▶ [Job a] Copy out every line in the records that contains the string "What". Matching is case-sensitive.

▶ [Text excerpt]
<<<<

Tensorflow Deep Learning on AWS EC2
by Ru Kein
Configure AWS Deep Learning EC2 Container image for TensorFlow model training on a CPU instance with Python 3.6 and run a machine learning model.
IAM Policy
Navigate to AWS IAM Console and select or create a user. Add the following permissions under Attach Existing Policies Directly:
- ECS_FullAccess
Add inline policy and save as ECR:
{
"Version": "2012-10-17",
"Statement": [
{
"Action": "ecr:*",
"Effect": "Allow",
"Resource": "*"
}
]
}
Create EC2 Instance on AWS console
Navigate to EC2 console and launch an Amazon EC2 instance.
- Select AWS Deep Learning Base AMI
I use the Amazon Linux one here because I prefer Debian (it’s pretty much Amazon’s version of a Debian image) but you can also choose the Ubuntu version.
Select instance type:
- c5.large
Click LAUNCH !
Create or select a key pair. You can look up how to do this if you’re not sure…
Grab the public DNS (IPv4) from the instance you just created and ssh into it from your local machine:
SSH into EC2 Instance
STARFOX $> ssh -L localhost:8888:localhost:8888 -i sophie_rsa ec2-user@ec2-3-236-65-85.compute-1.amazonaws.com
Enter passphrase for key 'sophie_rsa':
=============================================================================
__| __|_ )
_| ( / Deep Learning AMI (Amazon Linux 2) Version 32.0
___|\___|___|
=============================================================================
Please use one of the following commands to start the required environment with the framework of your choice:
for MXNet(+Keras2) with Python3 (CUDA 10.1 and Intel MKL-DNN) ____________________________________ source activate mxnet_p36
for MXNet(+Keras2) with Python2 (CUDA 10.1 and Intel MKL-DNN) ____________________________________ source activate mxnet_p27
for MXNet(+AWS Neuron) with Python3 ___________________________________________________ source activate aws_neuron_mxnet_p36
for TensorFlow(+Keras2) with Python3 (CUDA 10.0 and Intel MKL-DNN) __________________________ source activate tensorflow_p36
for TensorFlow(+Keras2) with Python2 (CUDA 10.0 and Intel MKL-DNN) __________________________ source activate tensorflow_p27
for TensorFlow(+AWS Neuron) with Python3 _________________________________________ source activate aws_neuron_tensorflow_p36
for TensorFlow 2(+Keras2) with Python3 (CUDA 10.1 and Intel MKL-DNN) _______________________ source activate tensorflow2_p36
for TensorFlow 2(+Keras2) with Python2 (CUDA 10.1 and Intel MKL-DNN) _______________________ source activate tensorflow2_p27
for TensorFlow 2.3 with Python3.7 (CUDA 10.2 and Intel MKL-DNN) _____________________ source activate tensorflow2_latest_p37
for PyTorch 1.4 with Python3 (CUDA 10.1 and Intel MKL) _________________________________________ source activate pytorch_p36
for PyTorch 1.4 with Python2 (CUDA 10.1 and Intel MKL) _________________________________________ source activate pytorch_p27
for PyTorch 1.6 with Python3 (CUDA 10.1 and Intel MKL) ________________________________ source activate pytorch_latest_p36
for PyTorch (+AWS Neuron) with Python3 ______________________________________________ source activate aws_neuron_pytorch_p36
for Chainer with Python2 (CUDA 10.0 and Intel iDeep) ___________________________________________ source activate chainer_p27
for Chainer with Python3 (CUDA 10.0 and Intel iDeep) ___________________________________________ source activate chainer_p36
for base Python2 (CUDA 10.0) _______________________________________________________________________ source activate python2
for base Python3 (CUDA 10.0) _______________________________________________________________________ source activate python3
To automatically activate base conda environment upon login, run: 'conda config --set auto_activate_base true'
Official Conda User Guide: https://docs.conda.io/projects/conda/en/latest/user-guide/
AWS Deep Learning AMI Homepage: https://aws.amazon.com/machine-learning/amis/
Developer Guide and Release Notes: https://docs.aws.amazon.com/dlami/latest/devguide/what-is-dlami.html
Support: https://forums.aws.amazon.com/forum.jspa?forumID=263
For a fully managed experience, check out Amazon SageMaker at https://aws.amazon.com/sagemaker
When using INF1 type instances, please update regularly using the instructions at: https://github.com/aws/aws-neuron-sdk/tree/master/release-notes
=============================================================================
ec2-user ~$
Login to Amazon ECR
ec2-user ~$ $(aws ecr get-login --region us-east-1 --no-include-email --registry-ids 763104351884)

>>>>

▶ [Given data]
<<<<

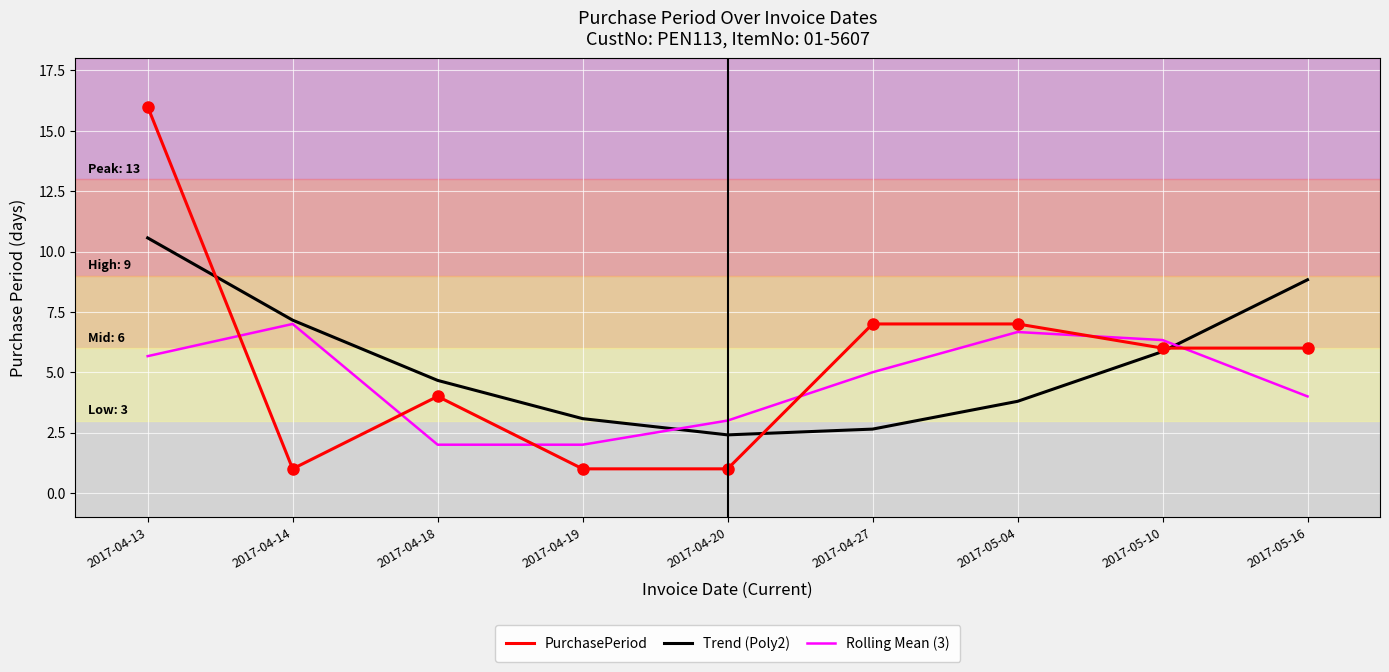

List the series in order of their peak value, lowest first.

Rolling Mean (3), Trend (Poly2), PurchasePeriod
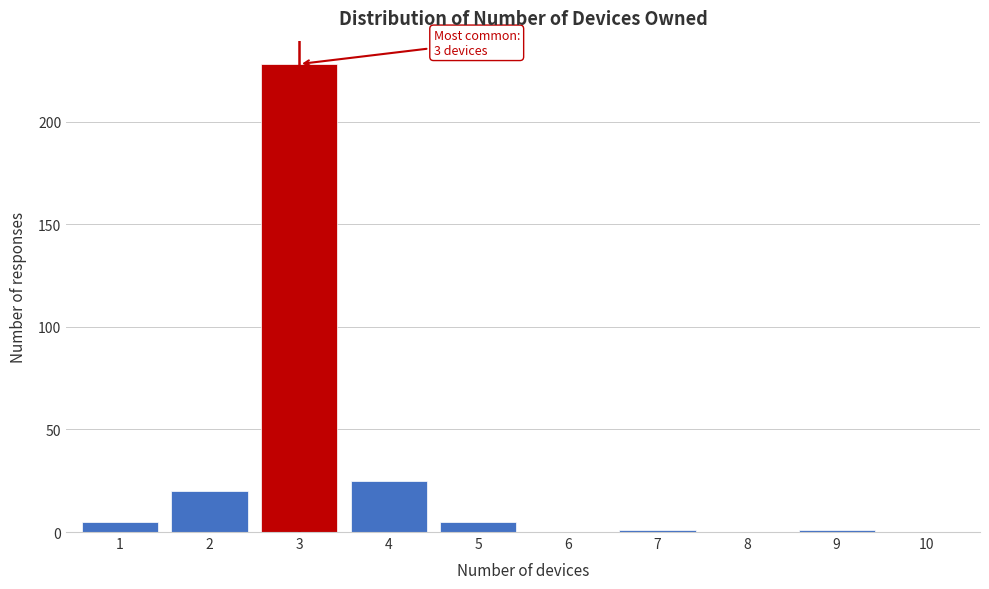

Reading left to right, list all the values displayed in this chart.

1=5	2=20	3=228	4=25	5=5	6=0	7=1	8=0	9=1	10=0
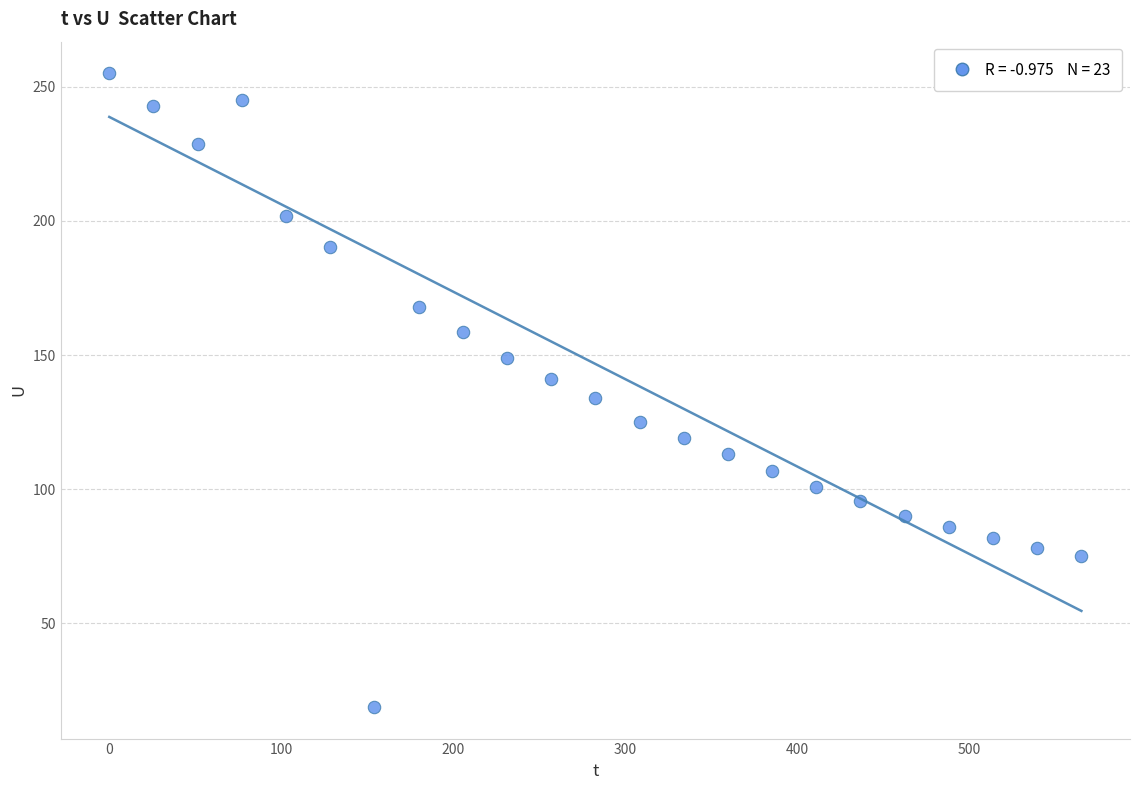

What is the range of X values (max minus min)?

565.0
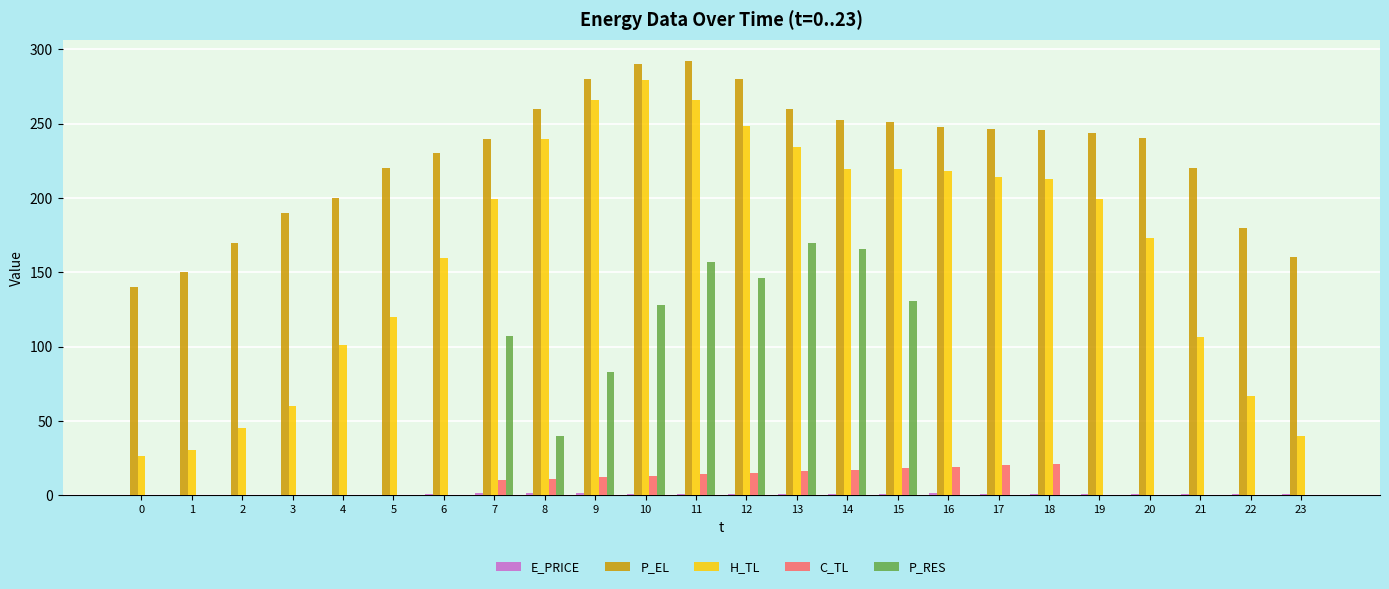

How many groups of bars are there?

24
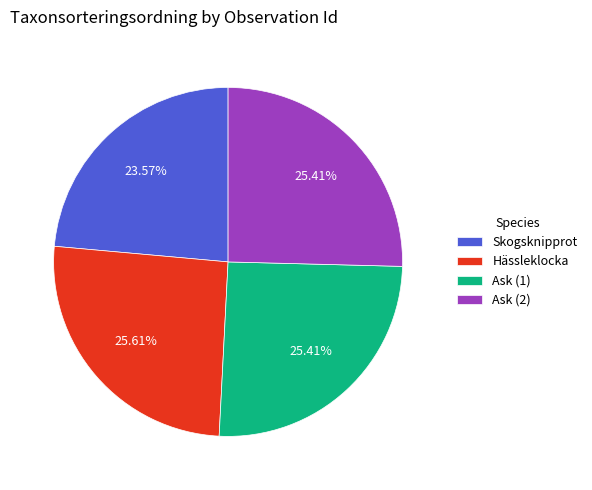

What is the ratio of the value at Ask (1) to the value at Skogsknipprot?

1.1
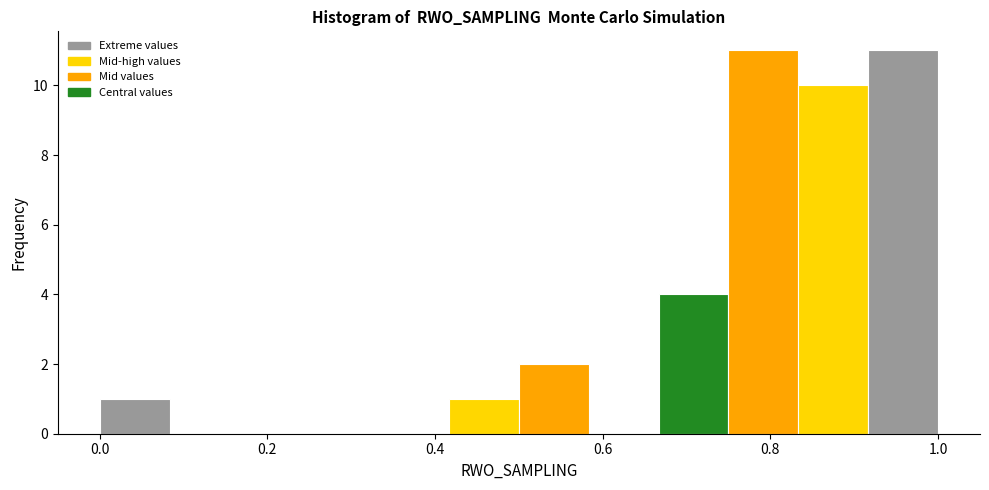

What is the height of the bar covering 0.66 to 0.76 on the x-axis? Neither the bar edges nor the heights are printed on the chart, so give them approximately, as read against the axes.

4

>>>>

▶ [Job b] Translate this sentence from the TensorFlow on AWS EC2 guide into Spanish: "Navigate to EC2 console and launch an Amazon EC2 instance."

▶ [Written solution a]
What is the range of X values (max minus min)?
What is the ratio of the value at Ask (1) to the value at Skogsknipprot?
What is the height of the bar covering 0.66 to 0.76 on the x-axis? Neither the bar edges nor the heights are printed on the chart, so give them approximately, as read against the axes.

▶ [Written solution b] Navega a la consola de EC2 y lanza una instancia de Amazon EC2.